1
0
forked from GitHub/gf-core
Files
gf-core/doc/hackers-guide/DESIDERATA.md

52 lines
3.7 KiB
Markdown

This is an experiment to develop **a majestic new GF runtime**.
The reason is that there are several features that we want to have and they all require a major rewrite of the existing C runtime.
Instead of beating the old code until it starts doing what we want, it is time to start from scratch.
# New Features
The features that we want are:
- We want to support **even bigger grammars that don't fit in the main memory** anymore. Instead, they should reside on the disc and parts will be loaded on demand.
The current design is that all memory allocated for the grammars should be from memory-mapped files. In this way the only limit for the grammar size will
be the size of the virtual memory, i.e. 2^64 bytes. The swap file is completely circumvented, while all of the available RAM can be used as a cache for loading parts
of the grammar.
- We want to be able to **update grammars dynamically**. This is a highly desired feature since recompiling large grammars takes hours.
Instead, dynamic updates should happen instantly.
- We want to be able to **store additional information in the PGF**. For example that could be application specific semantic data.
Another example is to store the source code of the different grammar rules, to allow the compiler to recompile individual rules.
- We want to **allow a single file to contain slightly different versions of the grammar**. This will be a kind of a version control system,
which will allow different users to store their own grammar extensions while still using the same core content.
- We want to **avoid the exponential explosion in the size of PMCFG** for some grammars. This happens because PMCFG as a formalism is too low-level.
By enriching it with light-weight variables, we can make it more powerful and hopefully avoid the exponential explosion.
- We want to finally **ditch the old Haskell runtime** which has long outlived its time.
There are also two bugs in the old C runtime whose fixes will require a lot of changes, so instead of fixing the old runtime we do it here:
- **Integer literals in the C runtime** are implemented as 32-bit integers, while the Haskell runtime used unlimited integers.
Python supports unlimited integers too, so it would be nice to support them in the new runtime as well.

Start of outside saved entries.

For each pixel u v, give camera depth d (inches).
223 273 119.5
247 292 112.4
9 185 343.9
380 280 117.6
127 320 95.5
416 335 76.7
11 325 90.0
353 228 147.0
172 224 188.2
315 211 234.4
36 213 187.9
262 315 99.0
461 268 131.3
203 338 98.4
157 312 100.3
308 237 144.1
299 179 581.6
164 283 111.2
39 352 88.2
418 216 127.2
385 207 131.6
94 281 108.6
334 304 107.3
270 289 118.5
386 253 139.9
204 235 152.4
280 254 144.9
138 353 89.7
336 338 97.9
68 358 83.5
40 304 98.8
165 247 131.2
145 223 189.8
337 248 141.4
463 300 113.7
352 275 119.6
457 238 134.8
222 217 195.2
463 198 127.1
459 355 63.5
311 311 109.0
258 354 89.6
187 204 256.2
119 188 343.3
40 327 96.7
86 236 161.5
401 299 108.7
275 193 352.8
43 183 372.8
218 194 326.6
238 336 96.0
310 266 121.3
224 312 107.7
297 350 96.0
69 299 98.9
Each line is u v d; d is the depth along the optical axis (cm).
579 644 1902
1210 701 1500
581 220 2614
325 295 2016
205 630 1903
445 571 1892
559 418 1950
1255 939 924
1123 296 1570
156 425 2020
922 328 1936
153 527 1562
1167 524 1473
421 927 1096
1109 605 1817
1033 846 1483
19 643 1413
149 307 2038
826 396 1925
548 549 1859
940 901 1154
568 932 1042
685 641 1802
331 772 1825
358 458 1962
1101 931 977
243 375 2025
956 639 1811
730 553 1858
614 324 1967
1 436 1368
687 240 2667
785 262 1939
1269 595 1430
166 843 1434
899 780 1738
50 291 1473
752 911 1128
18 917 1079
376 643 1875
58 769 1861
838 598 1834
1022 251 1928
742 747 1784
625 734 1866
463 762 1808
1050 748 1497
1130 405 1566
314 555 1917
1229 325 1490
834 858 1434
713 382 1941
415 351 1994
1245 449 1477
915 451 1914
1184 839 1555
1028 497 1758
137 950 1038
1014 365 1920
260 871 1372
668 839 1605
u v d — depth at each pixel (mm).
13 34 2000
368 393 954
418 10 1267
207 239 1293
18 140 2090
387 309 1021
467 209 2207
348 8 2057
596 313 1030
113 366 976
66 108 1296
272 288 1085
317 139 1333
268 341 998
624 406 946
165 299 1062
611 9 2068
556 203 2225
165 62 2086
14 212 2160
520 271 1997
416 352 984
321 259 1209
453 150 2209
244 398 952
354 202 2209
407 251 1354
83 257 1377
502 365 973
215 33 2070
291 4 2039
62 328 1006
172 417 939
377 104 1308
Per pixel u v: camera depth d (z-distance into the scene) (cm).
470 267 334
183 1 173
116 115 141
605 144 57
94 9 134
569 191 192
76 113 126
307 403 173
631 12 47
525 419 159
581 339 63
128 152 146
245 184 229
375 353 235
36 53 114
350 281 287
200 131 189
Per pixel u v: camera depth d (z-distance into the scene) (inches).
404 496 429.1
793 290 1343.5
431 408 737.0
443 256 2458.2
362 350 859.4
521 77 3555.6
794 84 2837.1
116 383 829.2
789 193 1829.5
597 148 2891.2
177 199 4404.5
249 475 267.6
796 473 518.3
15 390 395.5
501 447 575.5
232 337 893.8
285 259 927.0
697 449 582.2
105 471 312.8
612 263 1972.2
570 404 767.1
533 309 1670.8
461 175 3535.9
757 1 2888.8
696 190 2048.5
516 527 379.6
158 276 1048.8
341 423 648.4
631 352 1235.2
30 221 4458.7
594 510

- The old C runtime assumed that **String literals are terminated with the NULL character**. None of the modern languages (Haskell, Python, Java, etc) make
that assumption, so we should drop it too.
# Consequences
The desired features will have the following implementation cosequences.
- The switch from memory-based to disc-based runtime requires one big change. Before it was easy to just keep a pointer from one object to another.
Unfortunately this doesn't work with memory-mapped files, since every time when you map a file into memory it may end up at a different virtual address.
Instead we must use file offsets. In order to make programming simpler, the new runtime will be **implemented in C++ instead of C**. This allows us to overload
the arrow operator (`->`) which will dynamically convert file offsets to in-memory pointers.
- The choice of C++ also allows us to ditch the old `libgu` library and **use STL** instead.
- The content of the memory mapped files is platform-specific. For that reason there will be two grammar representations:
- **Native Grammar Format** (`.ngf`) - which will be instantly loadable by just mapping it to memory, but will be platform-dependent.
- **Portable Grammar Format** (`.pgf`) - which will take longer to load but will be more compact and platform independent.
The runtime will be able to load `.pgf` files and convert them to `.ngf`. Conversely `.pgf` can be exported from the current `.ngf`.